** Tasks and exercises **
**1.** Reproduce the passage of the text on 2.4GHz networks that starts at "Just in case" and ends at "megabytes a second.", switching "light bulb" to "smart plug".
**2.** Answer these questions from the text on 2.4GHz networks:
(a) What name should the hotspot be given?
(b) What material can 2.4GHz signals be punched through without much issue?
(c) How fast can the channel move data that a light bulb has no need to be connected to?

** Page text **
= = = = = = =

Set up a hotspot. If you’ve got WiFi sharing ability (which most devices do) you can set up a network using the hotspot. Most hotspots broadcast on 2.4ghz for some reason. Name the hostpot the same as your home network, turn off your home network, you might need a second device to do the setup however as many devices connect and disconnect from networks during setup.

Alternately set up using a new device and hotspot if it’ll work. If your app will take it and your hotspot will handle it, set it up out away from the real home AP.

Why are all of these things 2.4GHz?

Just in case you’re wondering why this problem exists at all, the issue is 2.4GHz is slower, but much better at distance and wall penetration. You can punch 2.4GHz signals through bricks without much issue, where 5GHz starts to fail.

In the IoT world most devices don’t use much data, so they don’t need the speed. Think of a light bulb – what data does it need? It needs to know whether to come on or go off, and it peeps out a keep-alive signal. No need to be connected to the channel that can move 30 megabytes a second.

= = = = = = =

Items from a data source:
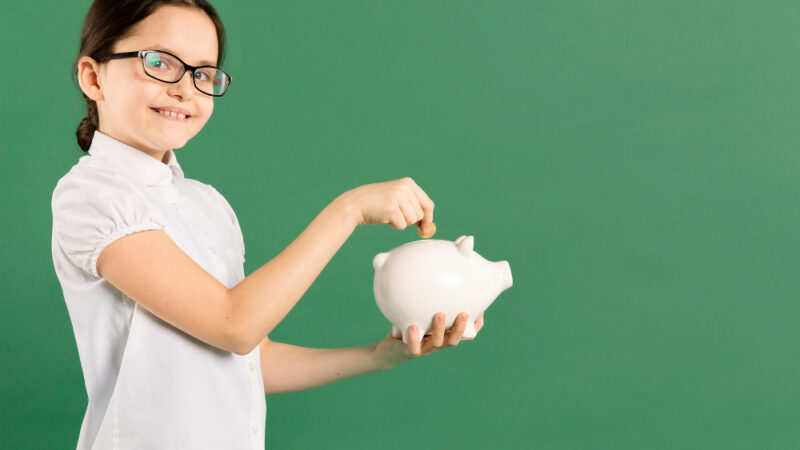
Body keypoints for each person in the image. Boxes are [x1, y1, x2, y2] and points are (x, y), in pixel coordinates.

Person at [51, 1, 485, 448]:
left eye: (203, 73)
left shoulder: (207, 204)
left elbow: (251, 357)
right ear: (93, 76)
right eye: (159, 62)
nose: (185, 89)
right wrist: (348, 209)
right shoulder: (91, 195)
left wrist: (380, 355)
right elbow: (233, 325)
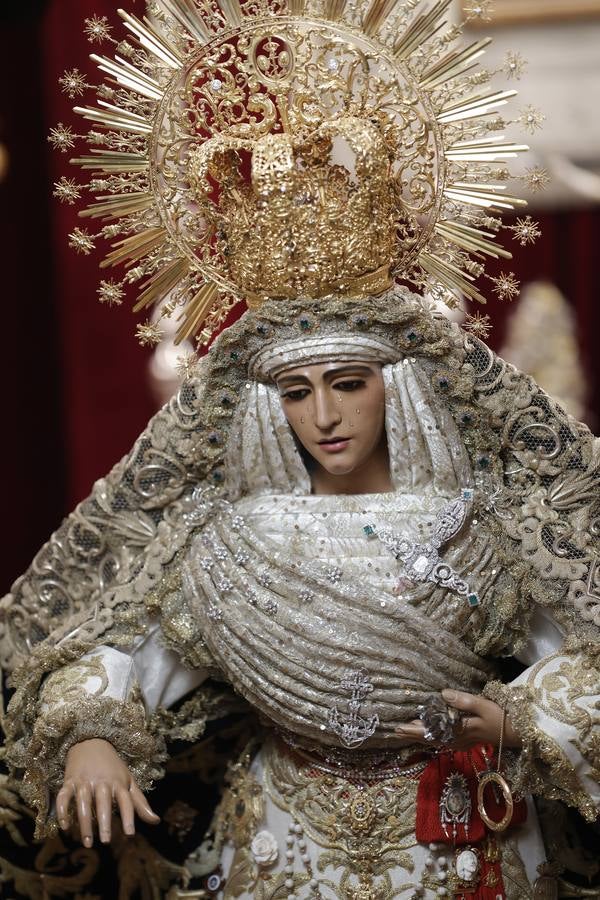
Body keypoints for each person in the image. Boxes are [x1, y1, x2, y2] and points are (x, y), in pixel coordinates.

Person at [1, 1, 599, 898]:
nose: (324, 415)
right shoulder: (231, 544)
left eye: (349, 384)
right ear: (264, 405)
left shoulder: (482, 523)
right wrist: (91, 736)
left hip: (466, 839)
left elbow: (582, 650)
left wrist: (522, 721)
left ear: (397, 389)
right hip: (282, 842)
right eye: (294, 391)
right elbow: (121, 654)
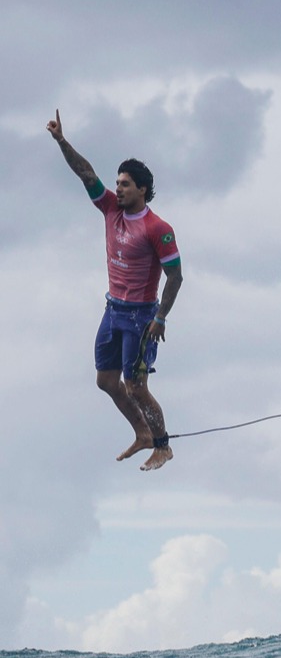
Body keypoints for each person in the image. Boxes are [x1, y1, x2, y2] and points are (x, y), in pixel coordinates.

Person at [47, 110, 183, 471]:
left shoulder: (158, 228)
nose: (117, 188)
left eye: (124, 184)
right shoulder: (110, 209)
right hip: (112, 310)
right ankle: (142, 434)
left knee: (136, 385)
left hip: (141, 316)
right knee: (106, 380)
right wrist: (62, 141)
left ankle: (163, 445)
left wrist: (161, 317)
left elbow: (176, 276)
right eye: (117, 183)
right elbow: (85, 173)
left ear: (141, 189)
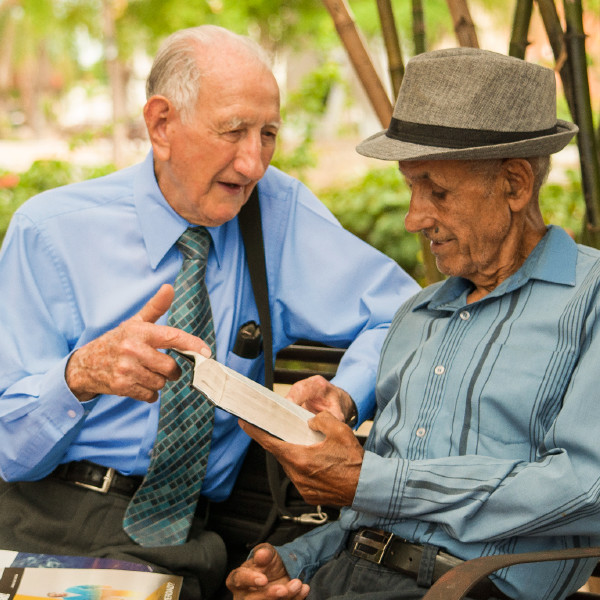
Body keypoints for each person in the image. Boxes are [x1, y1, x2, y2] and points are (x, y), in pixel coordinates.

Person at [0, 25, 419, 600]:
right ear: (161, 124)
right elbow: (8, 451)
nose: (252, 164)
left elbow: (403, 314)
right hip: (42, 512)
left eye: (268, 134)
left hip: (184, 538)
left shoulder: (278, 213)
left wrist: (344, 395)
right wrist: (80, 375)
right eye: (233, 132)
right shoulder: (50, 233)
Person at [226, 47, 600, 600]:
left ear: (516, 185)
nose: (414, 217)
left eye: (438, 192)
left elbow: (585, 487)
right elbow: (372, 522)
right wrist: (292, 561)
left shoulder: (590, 300)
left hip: (468, 587)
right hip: (346, 574)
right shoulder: (416, 315)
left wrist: (370, 482)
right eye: (410, 188)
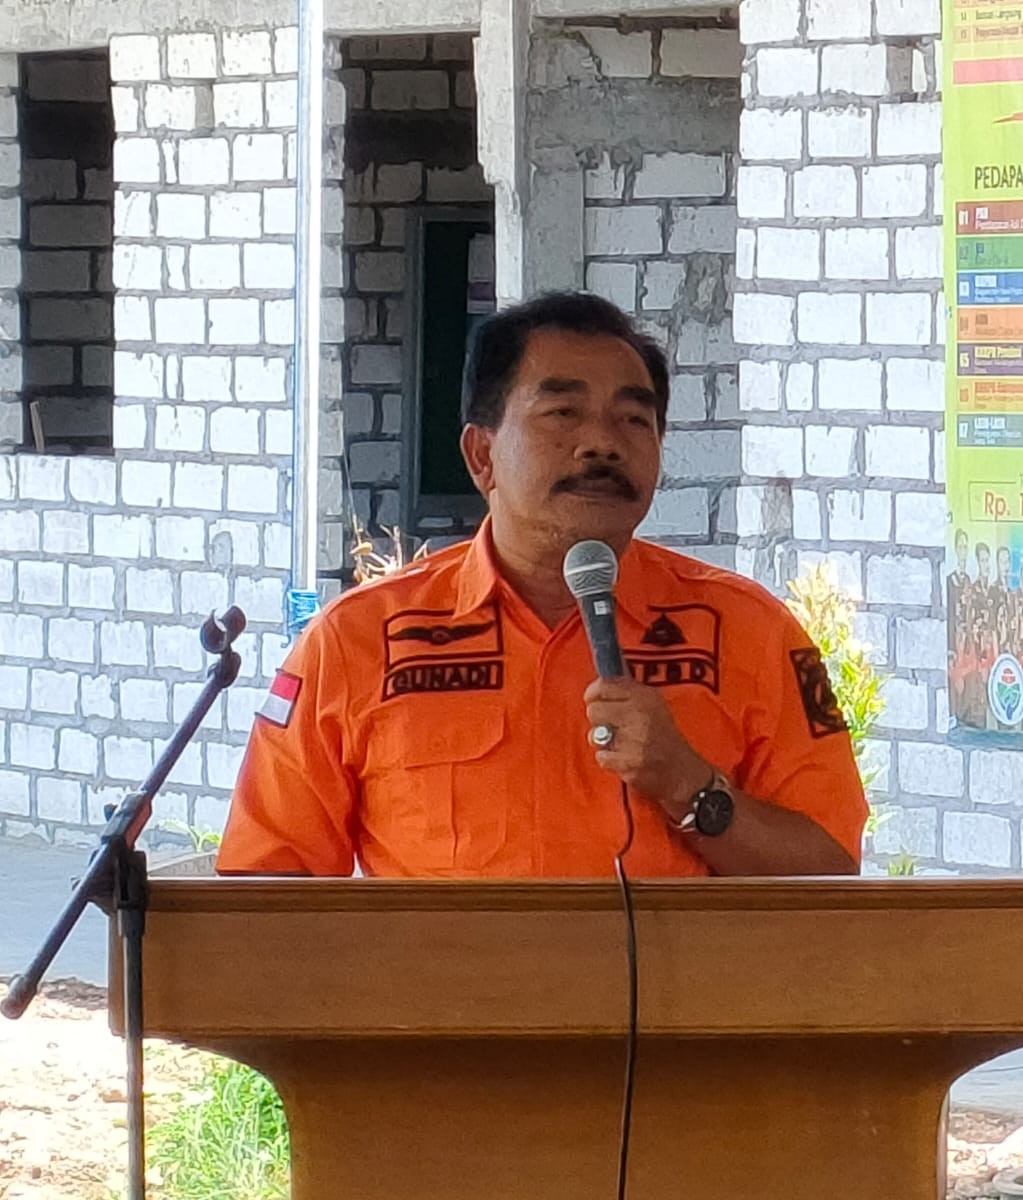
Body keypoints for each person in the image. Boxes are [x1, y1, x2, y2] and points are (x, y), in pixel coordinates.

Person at [216, 292, 868, 879]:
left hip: (682, 984)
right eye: (563, 413)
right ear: (481, 456)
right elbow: (267, 885)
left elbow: (829, 866)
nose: (601, 444)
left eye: (633, 420)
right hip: (445, 983)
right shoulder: (357, 640)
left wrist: (687, 786)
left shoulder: (750, 632)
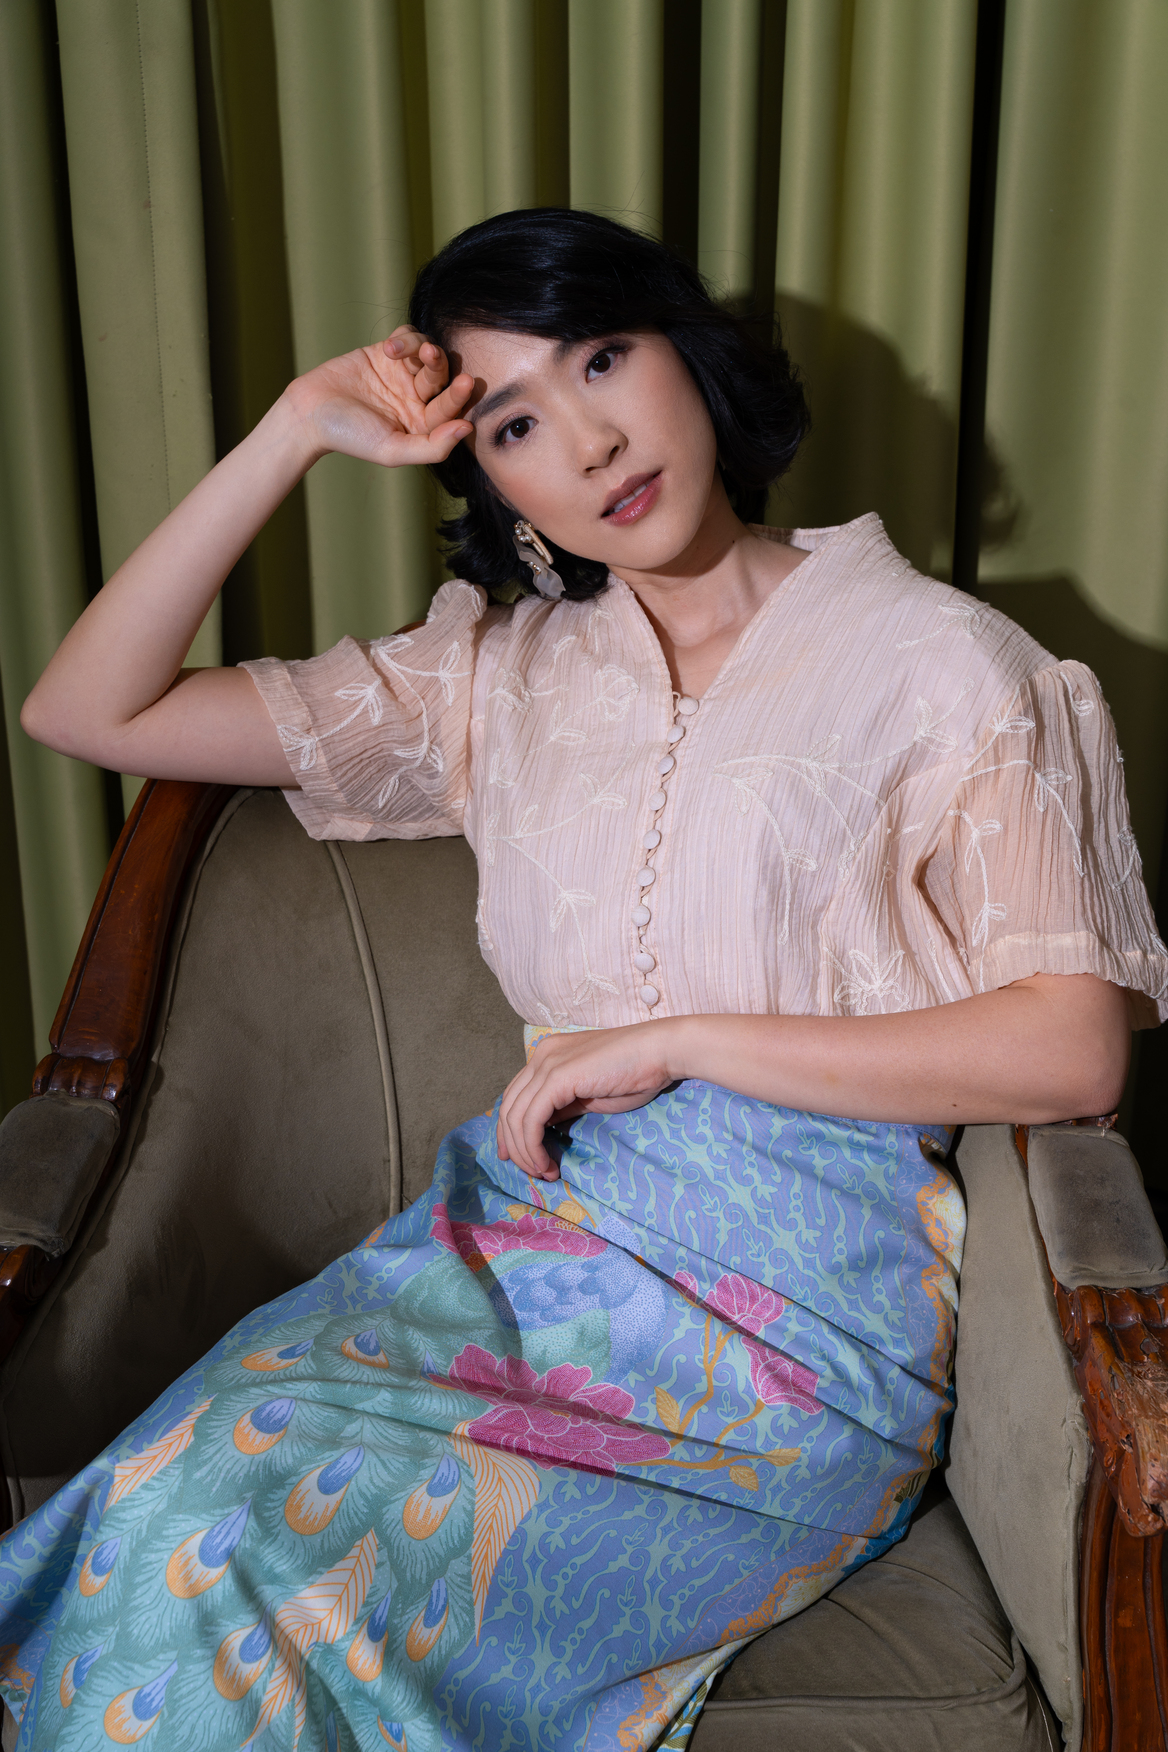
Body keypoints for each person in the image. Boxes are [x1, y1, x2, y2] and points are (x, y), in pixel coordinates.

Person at [2, 207, 1163, 1752]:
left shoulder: (953, 666)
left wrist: (682, 1040)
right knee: (173, 1513)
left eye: (606, 357)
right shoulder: (496, 678)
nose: (594, 438)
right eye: (515, 421)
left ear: (689, 350)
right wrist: (291, 430)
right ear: (492, 480)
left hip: (789, 1327)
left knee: (287, 1592)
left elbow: (1074, 1050)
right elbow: (87, 707)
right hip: (502, 1259)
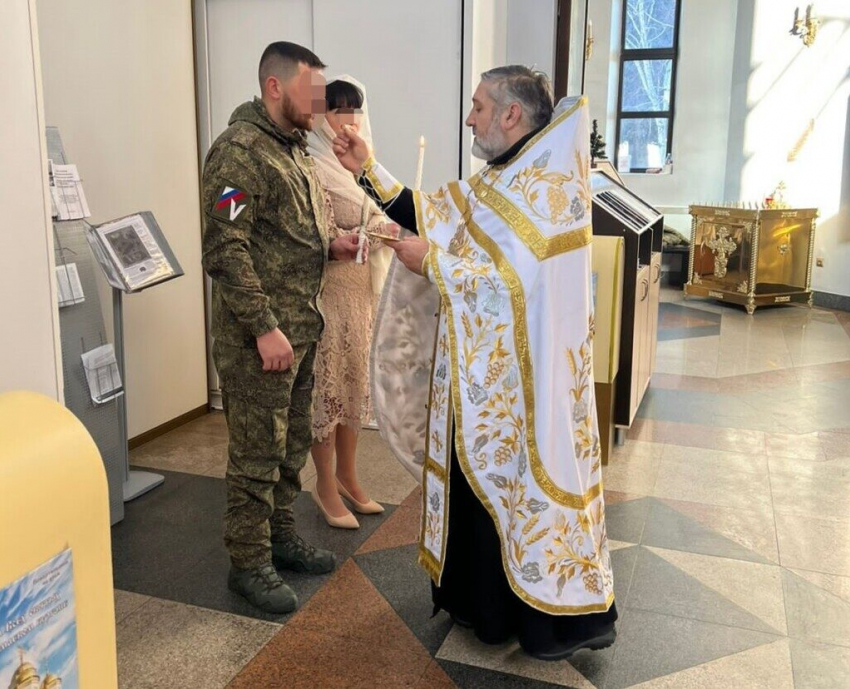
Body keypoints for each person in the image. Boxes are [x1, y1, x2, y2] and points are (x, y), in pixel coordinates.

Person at [334, 66, 617, 659]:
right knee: (477, 484)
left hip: (530, 387)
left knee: (521, 491)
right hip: (483, 380)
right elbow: (432, 212)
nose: (469, 118)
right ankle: (481, 605)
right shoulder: (501, 179)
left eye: (478, 106)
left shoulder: (548, 189)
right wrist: (367, 166)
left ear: (511, 115)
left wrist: (432, 265)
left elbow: (516, 285)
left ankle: (542, 619)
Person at [201, 41, 365, 615]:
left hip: (302, 330)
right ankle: (248, 564)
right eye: (310, 90)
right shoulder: (239, 153)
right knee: (255, 452)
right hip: (260, 341)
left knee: (291, 443)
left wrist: (331, 244)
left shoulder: (292, 150)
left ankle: (279, 537)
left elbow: (287, 232)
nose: (319, 104)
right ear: (275, 87)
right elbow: (226, 248)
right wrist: (264, 327)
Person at [306, 77, 397, 529]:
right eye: (338, 110)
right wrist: (338, 242)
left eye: (354, 110)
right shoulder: (310, 162)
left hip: (360, 294)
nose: (348, 119)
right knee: (328, 388)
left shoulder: (359, 165)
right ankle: (324, 483)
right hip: (327, 294)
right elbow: (307, 230)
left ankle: (348, 475)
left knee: (353, 386)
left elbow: (379, 214)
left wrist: (386, 229)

= = = = = = =

** Responses by task **
**1.**
Just in case you’re wondering why this problem exists at all, the issue is 2.4GHz is slower, but much better at distance and wall penetration. You can punch 2.4GHz signals through bricks without much issue, where 5GHz starts to fail.

In the IoT world most devices don’t use much data, so they don’t need the speed. Think of a smart plug – what data does it need? It needs to know whether to come on or go off, and it peeps out a keep-alive signal. No need to be connected to the channel that can move 30 megabytes a second.

**2.**
(a) The same name as your home network.
(b) Bricks.
(c) 30 megabytes a second.